Monoid() [2/2]

Monoid::Monoid ( const MonomialOrdering * mo, const PolynomialRing * DR, const std::vector< std::string > names, const std::vector< int > degs, const std::vector< int > hefts )

private

Definition at line 83 of file monoid.cpp.

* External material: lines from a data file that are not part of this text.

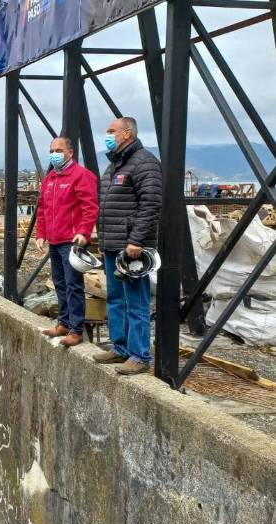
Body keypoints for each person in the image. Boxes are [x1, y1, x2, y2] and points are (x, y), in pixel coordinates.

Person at [93, 117, 162, 375]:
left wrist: (137, 241)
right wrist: (102, 240)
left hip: (131, 248)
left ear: (127, 133)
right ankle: (120, 348)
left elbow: (151, 204)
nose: (108, 135)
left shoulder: (145, 163)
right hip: (112, 245)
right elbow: (105, 206)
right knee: (115, 299)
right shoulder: (113, 166)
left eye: (111, 131)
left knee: (136, 301)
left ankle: (139, 355)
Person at [35, 136, 99, 347]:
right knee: (59, 283)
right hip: (54, 241)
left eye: (59, 150)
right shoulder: (50, 178)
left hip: (71, 242)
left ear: (70, 153)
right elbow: (43, 210)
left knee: (73, 285)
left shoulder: (81, 176)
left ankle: (76, 329)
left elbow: (90, 208)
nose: (54, 154)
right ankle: (63, 322)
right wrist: (40, 234)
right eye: (52, 150)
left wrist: (84, 232)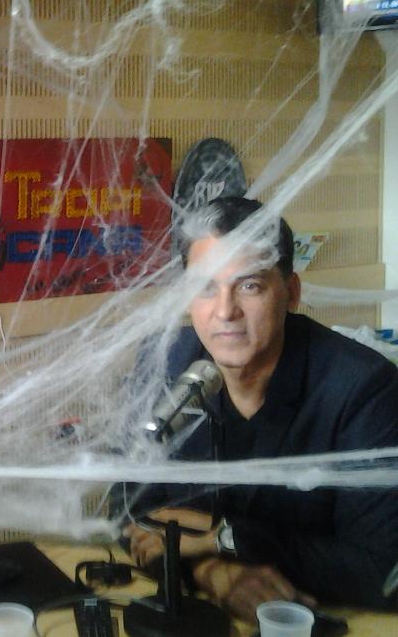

    : mDegreeMonoid(deg_ring->getMonoid()),
      mDegreeRing(deg_ring),
      mo_(mo),
      monorder_(nullptr),  // set below
      mVariableCount(rawNumberOfVariables(mo)),
      mVariableNames(names),
      mDegrees(degs),
      mHeftVector(hefts),
      mHeftDegrees({}),   // set below, except in the trivial case.
      exp_size(0),        // set below
      monomial_size_(0),  // set below
      monomial_bound_(0),
      first_weights_slot_(-1),  // set below
      n_invertible_vars_(0),    // set below
      n_before_component_(0),   // set below
      n_after_component_(0),    // set below
      component_up_(true),      // set below
      local_vars({}),           // set below
      overflow(nullptr)
// nslots: set below
{
  monorder_ = monomialOrderMake(mo);
 
  monomial_size_ = monorder_->nslots;
  n_before_component_ = monorder_->nslots_before_component;
  n_after_component_ = monomial_size_ - n_before_component_;
  component_up_ = monorder_->component_up;
 
  // Set nslots_
  int total = 0;
  for (int i = 0; i < monorder_->nblocks; i++)
    {
      total += monorder_->blocks[i].nslots;
      nslots_.push_back(total);
    }
 
  // Set first_weight_value_
  bool get_out = false;
  first_weights_slot_ = -1;
  for (int i = 0; i < monorder_->nblocks && !get_out; i++)
    {
      switch (monorder_->blocks[i].typ)
        {
          case MO_LEX:
          case MO_LEX2:
          case MO_LEX4:
          case MO_NC_LEX:
            get_out = true;
            break;
          case MO_REVLEX:
          case MO_LAURENT:
          case MO_LAURENT_REVLEX:
          case MO_GREVLEX:
          case MO_GREVLEX2:
          case MO_GREVLEX4:
          case MO_GREVLEX_WTS:
          case MO_GREVLEX2_WTS:
          case MO_GREVLEX4_WTS:
          case MO_WEIGHTS:
            first_weights_slot_ = 0;
          case MO_POSITION_UP:
            continue;
          case MO_POSITION_DOWN:
            continue;
          default:
            INTERNAL_ERROR("monomial order block type not handled");
        }
    }
  exp_size = EXPONENT_BYTE_SIZE(mVariableCount);
 
  n_invertible_vars_ = rawNumberOfInvertibleVariables(mo_);
 
  set_degrees();
  set_overflow_flags();
 
  local_vars = M2_arrayint_to_stdvector<int>(rawNonTermOrderVariables(mo));
 
  for (int i=0; i<n_vars(); ++i)
    {
      bool isLaurent = isLaurentVariable(i);
      mLaurentVariablesPredicate.push_back(isLaurent);
    }
 
  // Debugging only:
  //  fprintf(stderr, "%d variables < 1\n", local_vars->len);
  //  if (local_vars->len > 0)
  //    {
  //      fprintf(stderr, "they are: ");
  //      for (int i=0; i<local_vars->len; i++)
  //      fprintf(stderr, "%d ", local_vars->array[i]);
  //      fprintf(stderr, "\n");
  //    }
}

References mDegreeMonoid, mDegreeRing, mDegrees, mHeftDegrees, mHeftVector, mo_, monorder_, mVariableCount, mVariableNames, and rawNumberOfVariables().